Back March, Cloudflare introduced a new product, ScrapeShield, that is designed to detect when scrapers have grabbed your content and where else it appears.
Initially, I was very skeptical of the idea. There have been many systems out there designed to detect scraping and other copying and none of them have really worked. The reason is that all of the services have required the scraper to grab a beacon of some type, usually a small image, that is then tracked back to where it is republished.
While this sounds great, the problem is that scrapers are often very selective about what they grab and republish, routinely stripping out images or skipping them altogether. If the trackers aren’t scraped or aren’t republished, the copying is undetected. Generally, it’s much easier to block scrapers and track text content through the use of statistically improbable phrases or, in other cases, digital fingerprints.
Still, I wanted to give Scrapeshield a fair chance so I set up Cloudflare on my site and ended up letting it run for several months (I had only intended for a few weeks, but hurricanes, illnesses and other factors pushed back the testing).
So what did I learn after several months of using ScrapeShield? Not a whole not. In fact, I didn’t see a great deal that I couldn’t easily have done myself.
How ScrapeShield Works
Cloudflare (previous coverage), basically, is a content delivery network. That means it has a large number of datacenters all around the world that serve content to visitors from the closest endpoint, speeding up traffic.
If you install Cloudflare on your site, basically it sits between you and your visitors delivering static content, such as your images, to your visitors from its networking and only asking your server for things it doesn’t have. This reduces the resources used on your server and, for your visitors, speeds up your site.
However, it has an additional benefit in the form of protection. Bots, such as scrapers, follow the same path as your human readers and don’t visit Cloudflare’s servers first. That gives Cloudflare an opportunity to block them before they can access your site. This power is increased by the fact CloudFlare provides its services to so many domains, giving it a great deal of information on which users are bots, scrapers, spammers, etc. This is something that CloufFlare has always aimed to do.
ScrapeShield, basically, is an extension of that. In addition to attempting to block scrapers, Scrapeshield inserts tracking “beacons” into your content to understand where it appears when it is copied and it also has tools to make it easy to block Pinterest, obfusicate your email address and stop image hotlinking.
You also have the option of joining Cloudflare’s community effort “Maze”, which aims to send scrapers down a labyrinth of garbage sites that slows down their data collection efforts and wastes their resources.
However, there’s no real way for me (without engaging in widespread scraping) to test Maze. Furthermore, since bot blocking was already a part of Cloudflare’s default product, the only thing to really test was the content tracking. There, for me at least, the results were less than impressive.

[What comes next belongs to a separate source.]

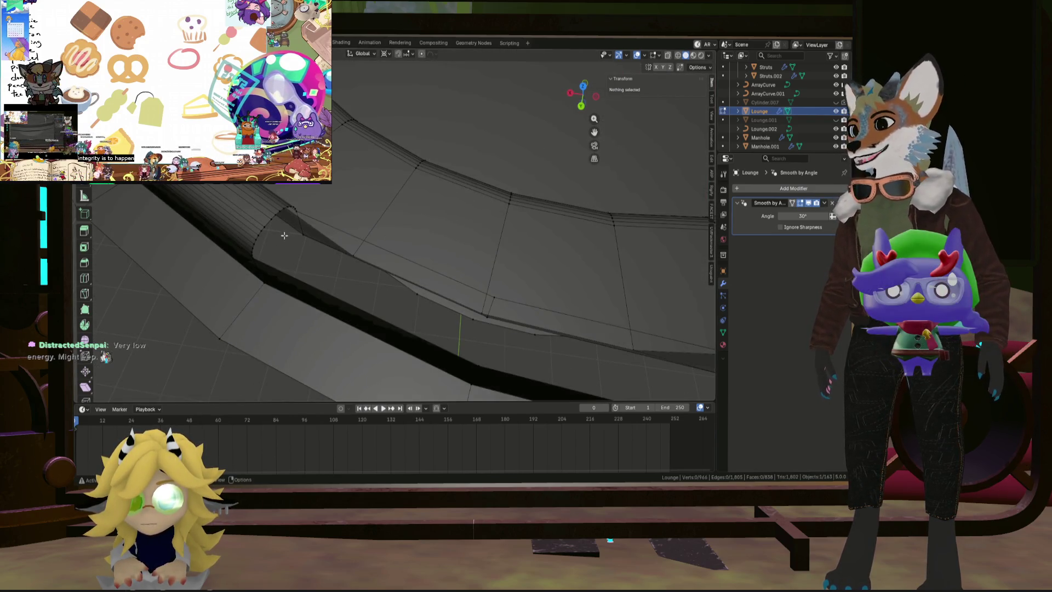
{"action": "scroll", "coordinate": [296, 215], "scroll_direction": "up", "scroll_amount": 2}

Since Scrapeshield reports only track the last 25 suspect URLs, I only have data back to November 23rd. However, looking at those 25 cases, there wasn’t a great deal interesting. All totalled, 18 of those scrapes were actually either Google cache visits or Google translations, 6 were from Archive.org and the last remaining one was from another translation site, Citcat.com.
In the end, ScrapeShield found zero infringements.

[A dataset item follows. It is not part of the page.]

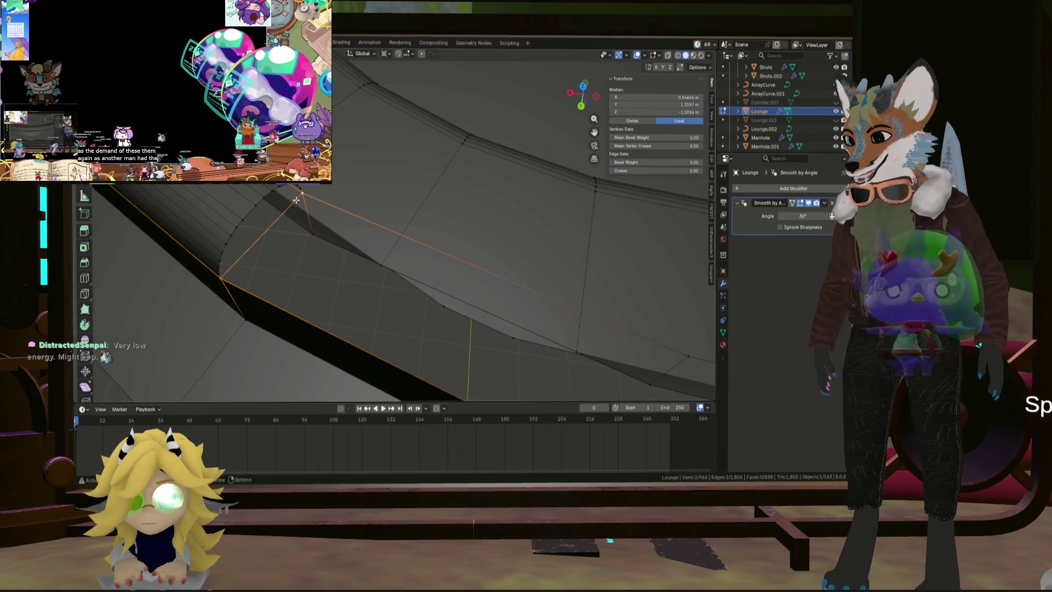
{"action": "scroll", "coordinate": [225, 245], "scroll_direction": "down", "scroll_amount": 5}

This story held true every time I checked in on the results, it found very few URLs and, the ones it did find, were always legitimate. This is likely in large part due to CloudFlare successfully blocking many of the worst scrapers, but it’s also partly due to the fact that CloudFlare’s tracking technique is far from perfect and it doesn’t always track the most important content.
In short, ScrapeShield is not likely going to be a major revolution in tracking content misuse nor is it going to replace other tools. In fact, it likely won’t find anything at all.

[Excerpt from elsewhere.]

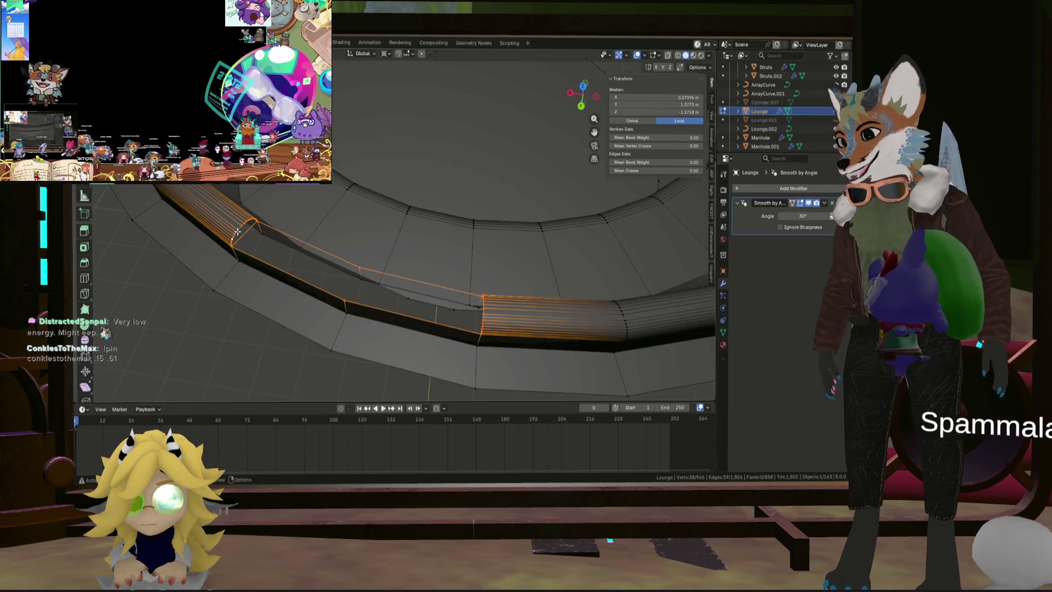
{"action": "scroll", "coordinate": [233, 265], "scroll_direction": "up", "scroll_amount": 5}
{"action": "scroll", "coordinate": [233, 266], "scroll_direction": "up", "scroll_amount": 2}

The Problem with ScrapeShield
All in all, there are three major problems with CloudFlare’s ScrapeShield when it comes to its tracking:
- Image-Based Tracking: ScrapeShield works by peppering your content with small images. However, most scrapers already ignore images as text is much more valuable for SEO and hotlinking can get a scraper caught even without ScrapeShield.
- No RSS Protection: The tracking beacons only appear in HTML documents on your site and not in the RSS. Sadly, the RSS feed is the most popular target for content scraping for most blogs and that leaves a major hole.
- Can’t Catch Most Humans: Humans who visit your site and grab your content will still not be tracked. Though human copying wasn’t the target of ScrapeShield, it’s the biggest threat many sites face.
What all of this adds up to is simple. ScrapeShield, even at its best, is only going to track a small percentage of the copying that takes place on your site. Given how much of it CloudFlare is capable of outright blocking, you’re most likely going to see a lot of legitimate uses of your content and few infringements.
In fact, the only case I’ve seen online of someone successfully tracking a scraper involved a site that scraped the headline of a post for a caption
However, one of the engineers at CloudFlare was able to provide several examples of his blog’s content being tracked successfully by ScrapeShield so, obviously, your mileage may vary.
Still, even if it is very effective for you, ScrapeShield is not a replacement for other methods of tracking content. There are going to be a lot of blind spots in the service no matter what.
None of this is to say you shouldn’t use CloudFlare or ScrapeShield. Both are free and CloudFlare has a good track record of blocking scrapers and other ill-behaving visitors. It’s a great service that almost any site can benefit from with very little risk.
But that being said, ScrapeShield is not a revolution in content tracking as it was hyped up to be. The method it employs has been used by other tools before. In fact, the technique has been used ever since the first time a scraper was caught by accidentally hotlinking a bunch of images from its victim.
Can it work? Yes. Is it going to catch everything? Not nearly. In the game of cat-and-mouse between scrapers and trackers, the technique is several iterations ago. Most of the sites that will get caught in the net are legitimate ones not trying to hide their activities. Even a mediocre scraper will, most likely, avoid this trap.
So, by all means, use ScrapeShield and CloudFlare but understand the limitations of them, especially in terms of content tracking.
Instead, focus on how CloudFlare helps to block bots rather than how it tracks them as that seems to be what it is much better at.